For there is a distinction between gratitude and contractual indebtedness, and the difference between them lies precisely in areas of feeling and of freedom. To begin with, gratitude involves no prescribed contract, to be strictly fulfilled by a certain date, appropriately under pain of legal sanction. With a contract, everything is agreed in advance. This is impossible with gratitude, where the future remains undetermined. When someone owes a contractual debt, he need feel no desire to be either generous or especially kindly disposed towards the person to whom he is indebted. Indeed, until he has paid up, he is likely to want to avoid his creditor. Someone grateful, on the other hand, wants to continue the relationship initiated by the giver of a favour, and seeks ways of helping her in some manner, undefined and freely chosen, on some future occasion still to be discovered. There is a creative element in gratitude, as there is in giving, which is excluded by contracts and debts.
A promise, like a contract, must be fulfilled. A sincerely grateful response, on the other hand, like the part of a gift that is not purely conventional, is freely given; as an emotion, it is spontaneously felt. An ancient and widely told folktale, "The Grateful Dead," plays with the difference between contract and gratitude. The story has many variants,19 but in essence it goes like this: A man finds a corpse lying beside the road unburied, and despite great cost to himself manages to bury it. The ghost of the dead man appears to him, thanks him profusely, and promises to help him make his fortune, on condition that he, the Grateful Dead, will get half of everything gained. The man agrees. After many adventures together, the man finds what he really wants in life: a beautiful woman whom he wants to marry. But when the hero, with the help of his sidekick, has met and obtained the consent of his beloved, the Grateful Dead demands the fulfillment of the bargain: the man must now divide his wife in two. He is horrified, but realizes that a promise is a promise. He draws his sword and is about to cut the sleeping woman in half, when the ghost stops him, says he merely wanted to test the man's constancy, and disappears.

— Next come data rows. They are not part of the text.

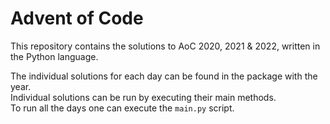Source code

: # Advent of Code
This repository contains the solutions to AoC 2020, 2021 & 2022, written in the Python language.

The individual solutions for each day can be found in the package with the year.  
Individual solutions can be run by executing their main methods.  
To run all the days one can execute the `main.py` script.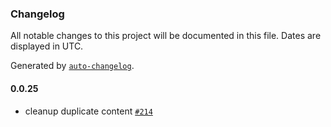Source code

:### Changelog

All notable changes to this project will be documented in this file. Dates are displayed in UTC.

Generated by [`auto-changelog`](https://github.com/CookPete/auto-changelog).

#### 0.0.25

- cleanup duplicate content [`#214`](https://github.com/SirchTech/swa-multi-agent-orchestrator/pull/214)
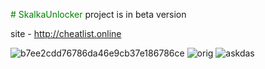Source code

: <span style="color: green"> # SkalkaUnlocker </span>
project is in beta version

site - http://cheatlist.online

![b7ee2cdd76786da46e9cb37e186786ce](https://github.com/user-attachments/assets/4a7235a0-58bd-4737-abe8-9fd133e9917c)
![orig](https://github.com/user-attachments/assets/1f7e87cd-8d12-45fb-b4ea-de3fbf340ca8)
![askdas](https://github.com/user-attachments/assets/2b896781-1bdf-4a4d-b144-0e8db1d54480)

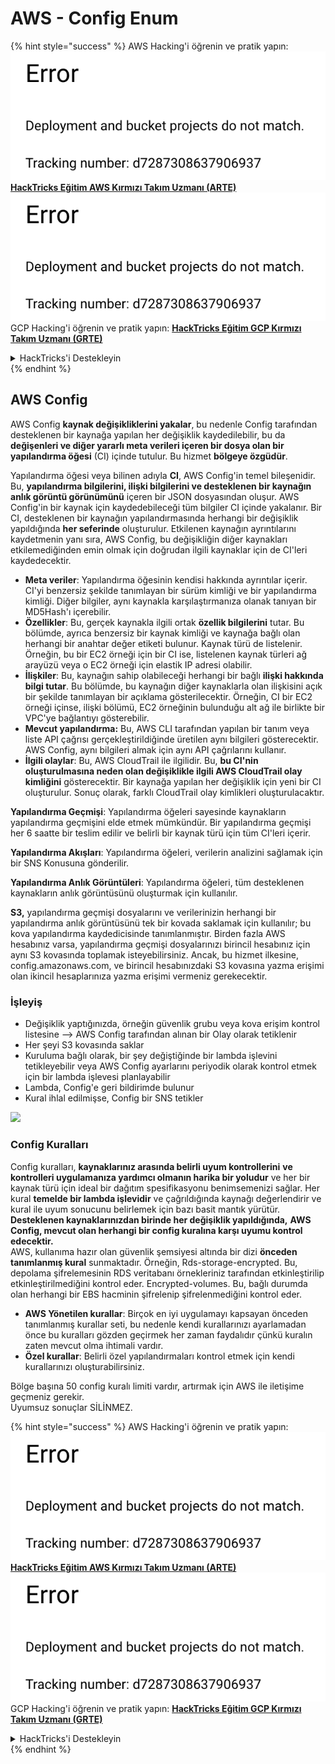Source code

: # AWS - Config Enum

{% hint style="success" %}
AWS Hacking'i öğrenin ve pratik yapın:<img src="../../../../.gitbook/assets/image (1) (1).png" alt="" data-size="line">[**HackTricks Eğitim AWS Kırmızı Takım Uzmanı (ARTE)**](https://training.hacktricks.xyz/courses/arte)<img src="../../../../.gitbook/assets/image (1) (1).png" alt="" data-size="line">\
GCP Hacking'i öğrenin ve pratik yapın: <img src="../../../../.gitbook/assets/image (2).png" alt="" data-size="line">[**HackTricks Eğitim GCP Kırmızı Takım Uzmanı (GRTE)**<img src="../../../../.gitbook/assets/image (2).png" alt="" data-size="line">](https://training.hacktricks.xyz/courses/grte)

<details>

<summary>HackTricks'i Destekleyin</summary>

* [**abonelik planlarını**](https://github.com/sponsors/carlospolop) kontrol edin!
* **💬 [**Discord grubuna**](https://discord.gg/hRep4RUj7f) veya [**telegram grubuna**](https://t.me/peass) katılın ya da **Twitter'da** 🐦 [**@hacktricks\_live**](https://twitter.com/hacktricks\_live)** bizi takip edin.**
* **Hacking ipuçlarını paylaşmak için** [**HackTricks**](https://github.com/carlospolop/hacktricks) ve [**HackTricks Cloud**](https://github.com/carlospolop/hacktricks-cloud) github reposuna PR gönderin.

</details>
{% endhint %}

## AWS Config

AWS Config **kaynak değişikliklerini yakalar**, bu nedenle Config tarafından desteklenen bir kaynağa yapılan her değişiklik kaydedilebilir, bu da **değişenleri ve diğer yararlı meta verileri içeren bir dosya olan bir yapılandırma öğesi** (CI) içinde tutulur. Bu hizmet **bölgeye özgüdür**.

Yapılandırma öğesi veya bilinen adıyla **CI**, AWS Config'in temel bileşenidir. Bu, **yapılandırma bilgilerini, ilişki bilgilerini ve desteklenen bir kaynağın anlık görüntü görünümünü** içeren bir JSON dosyasından oluşur. AWS Config'in bir kaynak için kaydedebileceği tüm bilgiler CI içinde yakalanır. Bir CI, desteklenen bir kaynağın yapılandırmasında herhangi bir değişiklik yapıldığında **her seferinde** oluşturulur. Etkilenen kaynağın ayrıntılarını kaydetmenin yanı sıra, AWS Config, bu değişikliğin diğer kaynakları etkilemediğinden emin olmak için doğrudan ilgili kaynaklar için de CI'leri kaydedecektir.

* **Meta veriler**: Yapılandırma öğesinin kendisi hakkında ayrıntılar içerir. CI'yi benzersiz şekilde tanımlayan bir sürüm kimliği ve bir yapılandırma kimliği. Diğer bilgiler, aynı kaynakla karşılaştırmanıza olanak tanıyan bir MD5Hash'ı içerebilir.
* **Özellikler**: Bu, gerçek kaynakla ilgili ortak **özellik bilgilerini** tutar. Bu bölümde, ayrıca benzersiz bir kaynak kimliği ve kaynağa bağlı olan herhangi bir anahtar değer etiketi bulunur. Kaynak türü de listelenir. Örneğin, bu bir EC2 örneği için bir CI ise, listelenen kaynak türleri ağ arayüzü veya o EC2 örneği için elastik IP adresi olabilir.
* **İlişkiler**: Bu, kaynağın sahip olabileceği herhangi bir bağlı **ilişki hakkında bilgi tutar**. Bu bölümde, bu kaynağın diğer kaynaklarla olan ilişkisini açık bir şekilde tanımlayan bir açıklama gösterilecektir. Örneğin, CI bir EC2 örneği içinse, ilişki bölümü, EC2 örneğinin bulunduğu alt ağ ile birlikte bir VPC'ye bağlantıyı gösterebilir.
* **Mevcut yapılandırma:** Bu, AWS CLI tarafından yapılan bir tanım veya liste API çağrısı gerçekleştirildiğinde üretilen aynı bilgileri gösterecektir. AWS Config, aynı bilgileri almak için aynı API çağrılarını kullanır.
* **İlgili olaylar**: Bu, AWS CloudTrail ile ilgilidir. Bu, **bu CI'nin oluşturulmasına neden olan değişiklikle ilgili AWS CloudTrail olay kimliğini** gösterecektir. Bir kaynağa yapılan her değişiklik için yeni bir CI oluşturulur. Sonuç olarak, farklı CloudTrail olay kimlikleri oluşturulacaktır.

**Yapılandırma Geçmişi**: Yapılandırma öğeleri sayesinde kaynakların yapılandırma geçmişini elde etmek mümkündür. Bir yapılandırma geçmişi her 6 saatte bir teslim edilir ve belirli bir kaynak türü için tüm CI'leri içerir.

**Yapılandırma Akışları**: Yapılandırma öğeleri, verilerin analizini sağlamak için bir SNS Konusuna gönderilir.

**Yapılandırma Anlık Görüntüleri**: Yapılandırma öğeleri, tüm desteklenen kaynakların anlık görüntüsünü oluşturmak için kullanılır.

**S3,** yapılandırma geçmişi dosyalarını ve verilerinizin herhangi bir yapılandırma anlık görüntüsünü tek bir kovada saklamak için kullanılır; bu kova yapılandırma kaydedicisinde tanımlanmıştır. Birden fazla AWS hesabınız varsa, yapılandırma geçmişi dosyalarınızı birincil hesabınız için aynı S3 kovasında toplamak isteyebilirsiniz. Ancak, bu hizmet ilkesine, config.amazonaws.com, ve birincil hesabınızdaki S3 kovasına yazma erişimi olan ikincil hesaplarınıza yazma erişimi vermeniz gerekecektir.

### İşleyiş

* Değişiklik yaptığınızda, örneğin güvenlik grubu veya kova erişim kontrol listesine —> AWS Config tarafından alınan bir Olay olarak tetiklenir
* Her şeyi S3 kovasında saklar
* Kuruluma bağlı olarak, bir şey değiştiğinde bir lambda işlevini tetikleyebilir veya AWS Config ayarlarını periyodik olarak kontrol etmek için bir lambda işlevesi planlayabilir
* Lambda, Config'e geri bildirimde bulunur
* Kural ihlal edilmişse, Config bir SNS tetikler

![](<../../../../.gitbook/assets/image (126).png>)

### Config Kuralları

Config kuralları, **kaynaklarınız arasında belirli uyum kontrollerini** **ve kontrolleri uygulamanıza yardımcı olmanın harika bir yoludur** ve her bir kaynak türü için ideal bir dağıtım spesifikasyonu benimsemenizi sağlar. Her kural **temelde bir lambda işlevidir** ve çağrıldığında kaynağı değerlendirir ve kural ile uyum sonucunu belirlemek için bazı basit mantık yürütür. **Desteklenen kaynaklarınızdan birinde her değişiklik yapıldığında,** **AWS Config, mevcut olan herhangi bir config kuralına karşı uyumu kontrol edecektir.**\
AWS, kullanıma hazır olan güvenlik şemsiyesi altında bir dizi **önceden tanımlanmış kural** sunmaktadır. Örneğin, Rds-storage-encrypted. Bu, depolama şifrelemesinin RDS veritabanı örnekleriniz tarafından etkinleştirilip etkinleştirilmediğini kontrol eder. Encrypted-volumes. Bu, bağlı durumda olan herhangi bir EBS hacminin şifrelenip şifrelenmediğini kontrol eder.

* **AWS Yönetilen kurallar**: Birçok en iyi uygulamayı kapsayan önceden tanımlanmış kurallar seti, bu nedenle kendi kurallarınızı ayarlamadan önce bu kuralları gözden geçirmek her zaman faydalıdır çünkü kuralın zaten mevcut olma ihtimali vardır.
* **Özel kurallar**: Belirli özel yapılandırmaları kontrol etmek için kendi kurallarınızı oluşturabilirsiniz.

Bölge başına 50 config kuralı limiti vardır, artırmak için AWS ile iletişime geçmeniz gerekir.\
Uyumsuz sonuçlar SİLİNMEZ.

{% hint style="success" %}
AWS Hacking'i öğrenin ve pratik yapın:<img src="../../../../.gitbook/assets/image (1) (1).png" alt="" data-size="line">[**HackTricks Eğitim AWS Kırmızı Takım Uzmanı (ARTE)**](https://training.hacktricks.xyz/courses/arte)<img src="../../../../.gitbook/assets/image (1) (1).png" alt="" data-size="line">\
GCP Hacking'i öğrenin ve pratik yapın: <img src="../../../../.gitbook/assets/image (2).png" alt="" data-size="line">[**HackTricks Eğitim GCP Kırmızı Takım Uzmanı (GRTE)**<img src="../../../../.gitbook/assets/image (2).png" alt="" data-size="line">](https://training.hacktricks.xyz/courses/grte)

<details>

<summary>HackTricks'i Destekleyin</summary>

* [**abonelik planlarını**](https://github.com/sponsors/carlospolop) kontrol edin!
* **💬 [**Discord grubuna**](https://discord.gg/hRep4RUj7f) veya [**telegram grubuna**](https://t.me/peass) katılın ya da **Twitter'da** 🐦 [**@hacktricks\_live**](https://twitter.com/hacktricks\_live)** bizi takip edin.**
* **Hacking ipuçlarını paylaşmak için** [**HackTricks**](https://github.com/carlospolop/hacktricks) ve [**HackTricks Cloud**](https://github.com/carlospolop/hacktricks-cloud) github reposuna PR gönderin.

</details>
{% endhint %}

Gratitude, unlike contractual obligation, is freely given and so escapes from necessity. It transcends Fate. The story says that "promises must be kept"; circumstances offer no extenuation. Fate cares nothing for how well-meaning someone is when he makes a decision that will later prove to have been disastrous. It actually thrives on such fiendish traps—and they can certainly inspire wonderful stories. A contract is a contract and "half" means "half": cut the woman in half, then!20 In the end—at least in this version—the Grateful Dead is only a tease. He admires the hero's decision to do his duty despite his feelings. We might consider the ghost to have been truly grateful because he lets the hero off his contract even though, given the story's deference to precision, he need not have done so.